Amy Willoughby-Burle

Amy Willoughby-Burle lives in the mountains near Asheville, NC with her husband and five children. She is the author of three novels, The Other Side of Certain, The Lemonade Year, and The Year of Thorns and Honey, as well as one short story collection titled Out Across the Nowhere. Her fiction has also appeared in numerous literary magazines. She teaches literature and creative writing to middle and highschool students through Blackberry Homeschool and Canongate Catholic High School in the Asheville area. God is ever present in her fiction and she hopes people will see Him there and perhaps want to take the time to get to know Him better.

an excerpt from “jesus drives a ’65 mustang”
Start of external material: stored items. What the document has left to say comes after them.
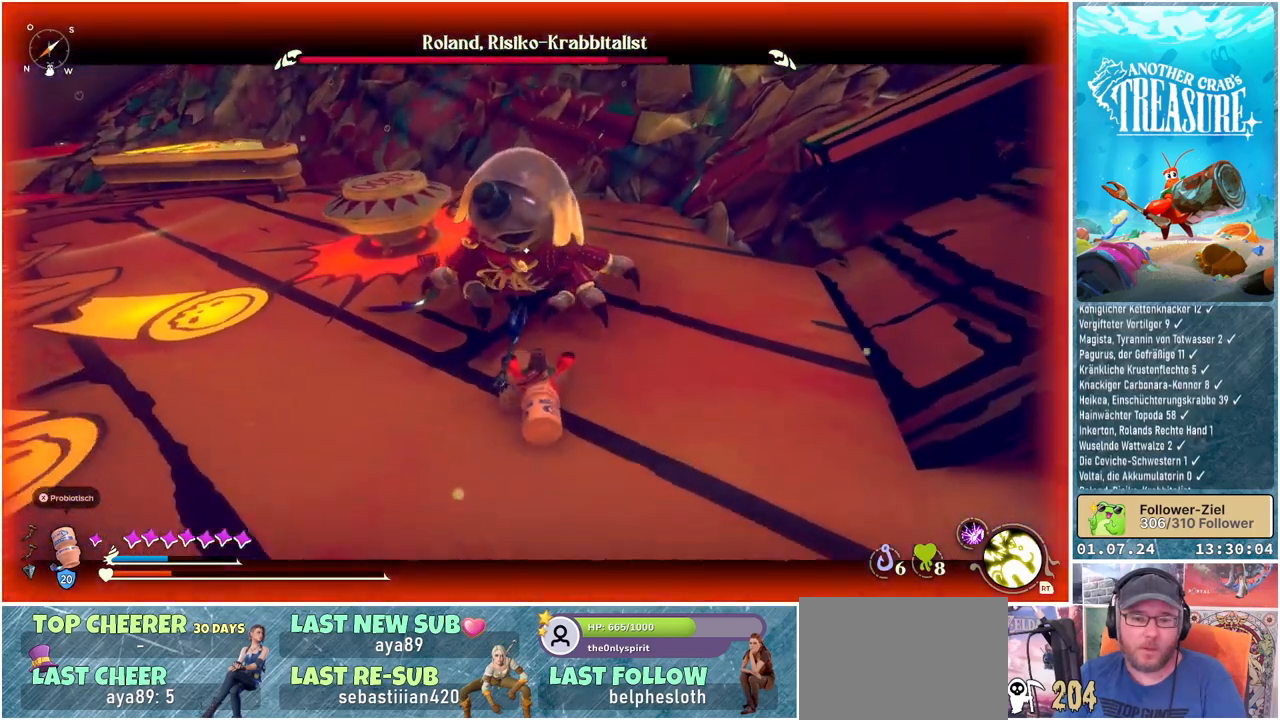
{"buttons": [], "left_stick": "down", "right_stick": "center", "events": [[67, "DPAD_UP", "up"], [150, "DPAD_UP", "down"], [233, "DPAD_UP", "up"], [467, "left_stick", "down"]]}
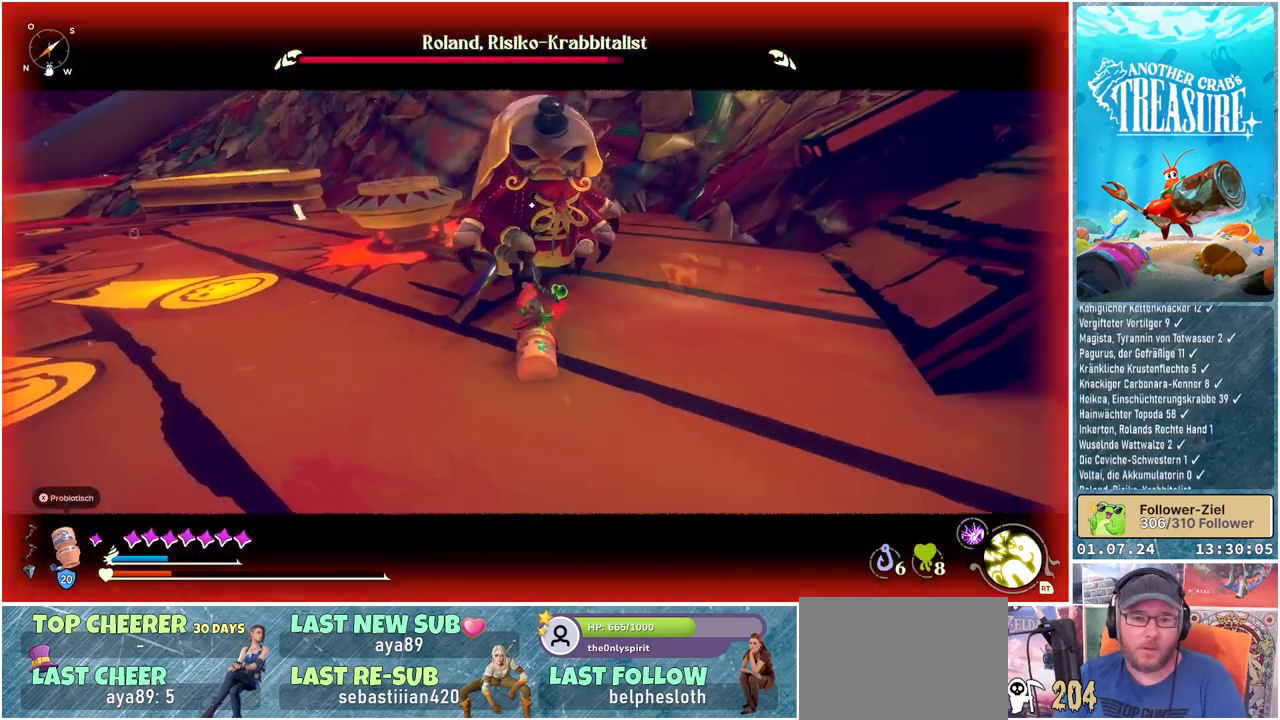
{"buttons": [], "left_stick": "down", "right_stick": "center", "events": []}
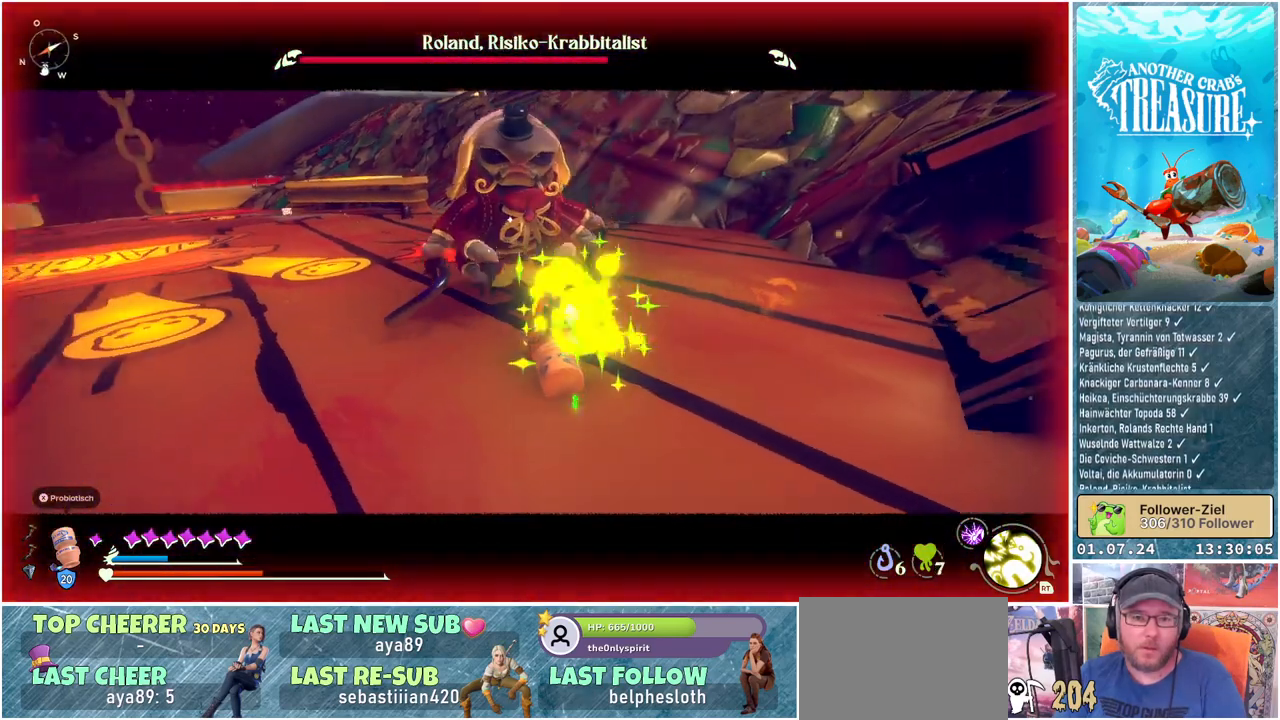
{"buttons": [], "left_stick": "down-left", "right_stick": "center", "events": [[333, "left_stick", "down-left"]]}
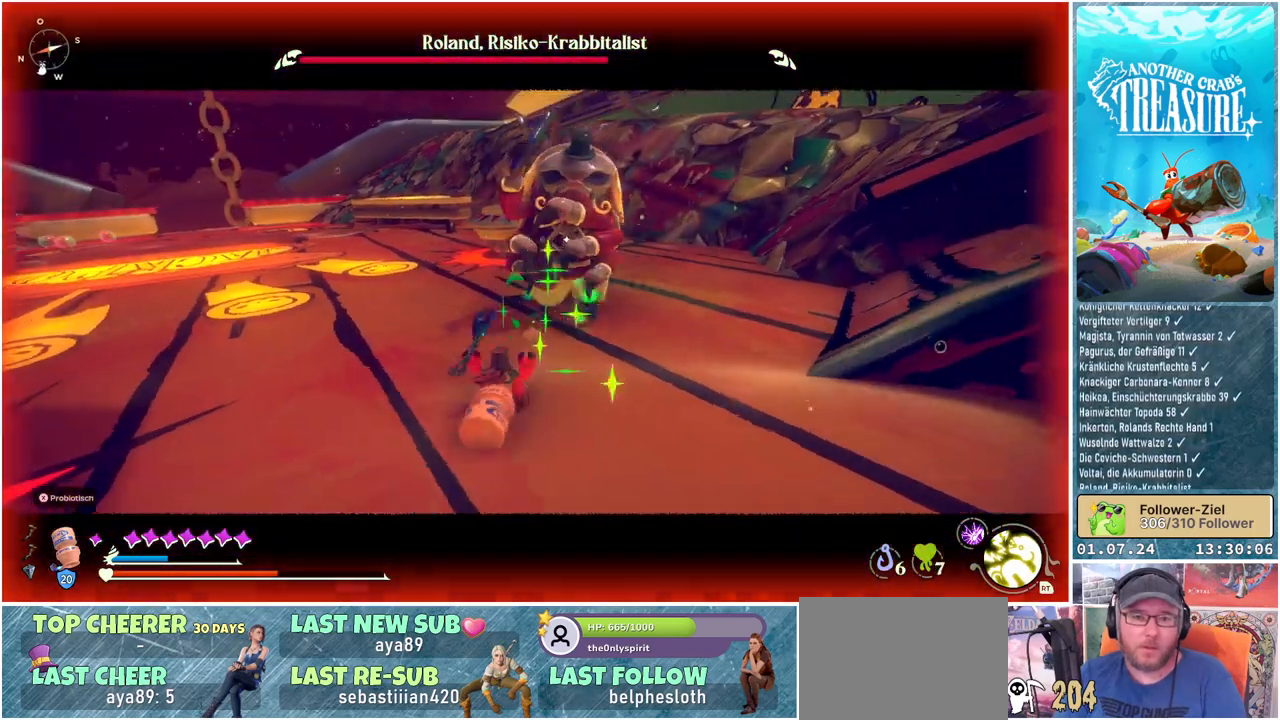
{"buttons": ["L1"], "left_stick": "left", "right_stick": "center", "events": [[33, "L1", "down"], [367, "left_stick", "left"]]}
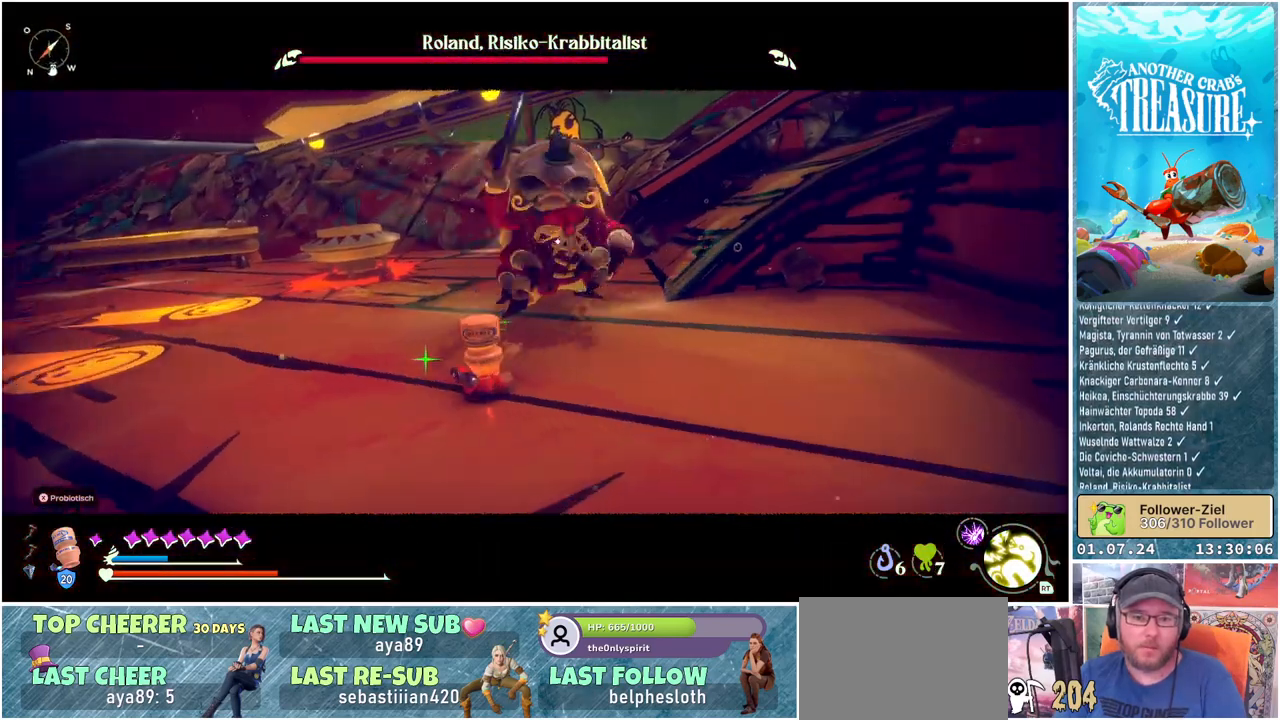
{"buttons": [], "left_stick": "up", "right_stick": "center", "events": [[17, "L1", "up"], [67, "left_stick", "up-left"], [217, "left_stick", "up"]]}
Jesus sits at a table by the door. He gets a lot of double takes from people on their way out, but most of the time folks just chuckle to themselves and keep going. No one even stops to ask if it’s really him like they would if they thought he was Henry Cavill. But then you’d be talking about Superman and Jesus doesn’t want to ponder whether or not people think that he or Superman would come out ahead in a battle for supreme power. He knows the answer to that, but he’s sure most people don’t agree with him these days.

Jesus knows Arthur is on the fence about that too, and Jesus really needs to speak with him, but Arthur’s daughter Sharon has him engaged for the moment.

“Jesus drives an old mustang?” Sharon asks, repeating in question the ridiculous statement her father just made. She’s somewhat exasperated, but mostly just exhausted. Not with her father— with the situation they’re both in.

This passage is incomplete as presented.